Greenroom is 5 today

Yes, it’s been five years since Greenroom became a blog in its own right. I’d been posting on another site Groundling for a couple of years before that, but 1st September 2009 marked the first of what were to be hundreds of posts focussed on Queensland’s professional theatre: reviews, commentary, and interviews.

It’s been a labour of love. I started blogging because I had recently left the university where I had been teaching for 21 years and imagined the twilight of the so-called ‘retirement’ had come. I had to fill it somehow and, for a theatre academic, writing about my ‘field of study’ seemed a good enough place to start.

They say always write about what you know – I’d add love – if you want to enjoy the process as well as a modicum of success. I have; I really have enjoyed writing about theatre here in my corner of the world and state, and I think the blog has been a modest success. Earlier this year, the National Library of Australia included Greenroom in its database of significant sites, and I’m rightly proud of that.

I guess every blog will have a limited life, an end-point, a time to say, ‘Enough,’ and the time has come for Greenroom to close the door.

The reasons are many. I am now far more involved in theatre-making than I was 5 years ago, and for this I am enormously grateful and happy. I am busier than ever – coaching, teaching, mentoring, directing, acting, doing voice-over work – it’s certainly not ‘retirement.’ This means it is more difficult to be as objective as I would wish to be in writing reviews. I wish it weren’t, but it is. The conversation should be out there and fearless but there are too many sensitivities at play – my own included – and it just doesn’t feel right anymore to continue.

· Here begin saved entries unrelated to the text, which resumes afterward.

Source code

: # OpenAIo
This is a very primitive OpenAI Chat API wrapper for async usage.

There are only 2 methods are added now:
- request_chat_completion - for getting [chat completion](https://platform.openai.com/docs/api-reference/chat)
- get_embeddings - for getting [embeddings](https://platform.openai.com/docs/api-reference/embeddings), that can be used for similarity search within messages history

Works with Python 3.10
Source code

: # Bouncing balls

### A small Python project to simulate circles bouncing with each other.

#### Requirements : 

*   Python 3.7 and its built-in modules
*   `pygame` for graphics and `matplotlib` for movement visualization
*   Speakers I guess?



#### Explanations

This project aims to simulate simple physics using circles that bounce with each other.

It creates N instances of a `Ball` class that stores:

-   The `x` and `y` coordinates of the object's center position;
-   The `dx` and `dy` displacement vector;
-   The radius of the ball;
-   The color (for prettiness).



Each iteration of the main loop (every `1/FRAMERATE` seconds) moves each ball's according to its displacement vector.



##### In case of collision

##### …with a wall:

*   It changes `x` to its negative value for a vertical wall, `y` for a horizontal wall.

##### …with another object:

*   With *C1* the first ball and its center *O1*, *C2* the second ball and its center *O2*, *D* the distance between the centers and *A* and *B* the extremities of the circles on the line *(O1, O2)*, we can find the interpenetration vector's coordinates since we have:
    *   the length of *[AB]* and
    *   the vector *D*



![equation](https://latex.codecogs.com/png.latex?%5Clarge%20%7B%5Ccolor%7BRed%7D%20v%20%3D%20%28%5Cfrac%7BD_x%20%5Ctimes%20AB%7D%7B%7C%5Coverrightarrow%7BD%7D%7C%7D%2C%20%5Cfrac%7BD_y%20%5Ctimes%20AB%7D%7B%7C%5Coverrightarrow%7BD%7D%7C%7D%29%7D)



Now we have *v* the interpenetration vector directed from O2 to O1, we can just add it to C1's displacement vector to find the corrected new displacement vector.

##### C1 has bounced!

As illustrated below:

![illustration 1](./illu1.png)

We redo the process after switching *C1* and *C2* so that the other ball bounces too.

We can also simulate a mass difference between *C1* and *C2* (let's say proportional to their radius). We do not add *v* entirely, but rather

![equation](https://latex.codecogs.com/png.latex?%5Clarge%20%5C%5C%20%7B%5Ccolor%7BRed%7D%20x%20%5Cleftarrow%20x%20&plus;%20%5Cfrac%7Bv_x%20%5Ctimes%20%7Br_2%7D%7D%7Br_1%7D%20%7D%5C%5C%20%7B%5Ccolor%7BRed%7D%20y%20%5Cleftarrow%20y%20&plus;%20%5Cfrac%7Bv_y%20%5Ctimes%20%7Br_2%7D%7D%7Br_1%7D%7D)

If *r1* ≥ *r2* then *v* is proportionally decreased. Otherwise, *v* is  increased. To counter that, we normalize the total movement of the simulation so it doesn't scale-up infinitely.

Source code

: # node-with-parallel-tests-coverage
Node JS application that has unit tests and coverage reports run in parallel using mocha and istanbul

Time (or the lack of) is my enemy right now. It also takes time to get a post right, and I hate not finding the right tone for a piece. Those of you who know me are aware that I live 125k from Brisbane. The trips to see all the shows I would like to is tiring, and getting harder and harder and more expensive. No whinge here – Greenroom has never advertised or asked for donations, and that’s OK too. I’ve never wanted them – as I say, a labour of love.

The Groundlings – the people’s choice awards for the ‘best of’ a year’s creation – also got people talking and voting about theatre and assisted in expanding the blog’s readership – at least for a month or so each year. That’s been a good thing as well and something I’ve enjoyed steering. I’d love to finish up with a final 5th Groundlings, but I am going to be spending some of my summer travelling. Time …

Once upon a time during my doctoral research on Australian theatre there seemed to be so little material that offered a personal and informed lens on what it was like to see a performance on a particular night, or of what that experience ‘meant’ for the time in which it was created.  Back when, I promised myself that, if ever I had the opportunity, I would ensure I’d contribute to the collective conversation on theatre-making. Then, along came the internet and blogging and social media and well, you get it. I’m going to keep Greenroom’s Facebook page going. It’s not hard to share and like and keep the traffic flowing, but the longer-form articles – reviews and interviews – are on hold.

Thank you for being such a grand reading public. Thank you to all the guest reviewers, interviewees, commenters, and all who have assisted in keeping the posts coming. Thank you to all the companies and producers who have provided complimentary tickets for shows. I was so chuffed and grateful when those first invitations arrived.

Let’s never stop meeting and talking in foyers and over coffee and drinks. Let’s keep the conversation flowing, and keep making and going to theatre. That’s what matters.